Segment Open
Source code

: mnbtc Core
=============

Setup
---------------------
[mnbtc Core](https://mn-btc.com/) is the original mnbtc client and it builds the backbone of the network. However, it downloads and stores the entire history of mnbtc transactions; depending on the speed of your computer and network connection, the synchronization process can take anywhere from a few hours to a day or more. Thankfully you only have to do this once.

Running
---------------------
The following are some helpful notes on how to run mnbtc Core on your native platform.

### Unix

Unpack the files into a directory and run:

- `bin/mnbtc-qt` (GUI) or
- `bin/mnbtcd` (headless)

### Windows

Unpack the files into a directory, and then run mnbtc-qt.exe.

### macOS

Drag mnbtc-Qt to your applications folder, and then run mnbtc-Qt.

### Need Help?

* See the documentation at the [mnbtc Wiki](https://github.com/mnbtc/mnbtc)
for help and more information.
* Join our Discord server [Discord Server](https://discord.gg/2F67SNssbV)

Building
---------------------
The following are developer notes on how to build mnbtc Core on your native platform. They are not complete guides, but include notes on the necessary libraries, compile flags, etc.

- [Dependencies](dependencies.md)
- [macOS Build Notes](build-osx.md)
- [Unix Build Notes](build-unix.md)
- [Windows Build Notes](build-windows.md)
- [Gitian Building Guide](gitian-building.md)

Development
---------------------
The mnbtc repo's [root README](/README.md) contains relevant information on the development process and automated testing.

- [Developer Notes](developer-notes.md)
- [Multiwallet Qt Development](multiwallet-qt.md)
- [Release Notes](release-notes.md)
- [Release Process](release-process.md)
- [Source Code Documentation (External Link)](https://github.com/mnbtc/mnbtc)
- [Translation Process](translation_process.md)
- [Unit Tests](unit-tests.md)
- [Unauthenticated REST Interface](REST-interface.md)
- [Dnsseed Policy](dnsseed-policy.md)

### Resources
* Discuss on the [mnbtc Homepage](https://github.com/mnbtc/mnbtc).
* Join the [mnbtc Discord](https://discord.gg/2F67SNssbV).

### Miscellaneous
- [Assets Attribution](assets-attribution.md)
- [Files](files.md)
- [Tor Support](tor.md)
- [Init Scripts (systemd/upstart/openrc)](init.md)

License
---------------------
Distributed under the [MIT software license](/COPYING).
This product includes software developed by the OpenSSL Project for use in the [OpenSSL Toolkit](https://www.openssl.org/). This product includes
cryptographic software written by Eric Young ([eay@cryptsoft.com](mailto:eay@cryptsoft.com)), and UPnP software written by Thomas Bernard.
Segment Closed
TASK GOAL: Check every line above for the string "github" and copy those that have it.

ANSWER TO THE PROBLEM:
* See the documentation at the [mnbtc Wiki](https://github.com/mnbtc/mnbtc)
- [Source Code Documentation (External Link)](https://github.com/mnbtc/mnbtc)
* Discuss on the [mnbtc Homepage](https://github.com/mnbtc/mnbtc).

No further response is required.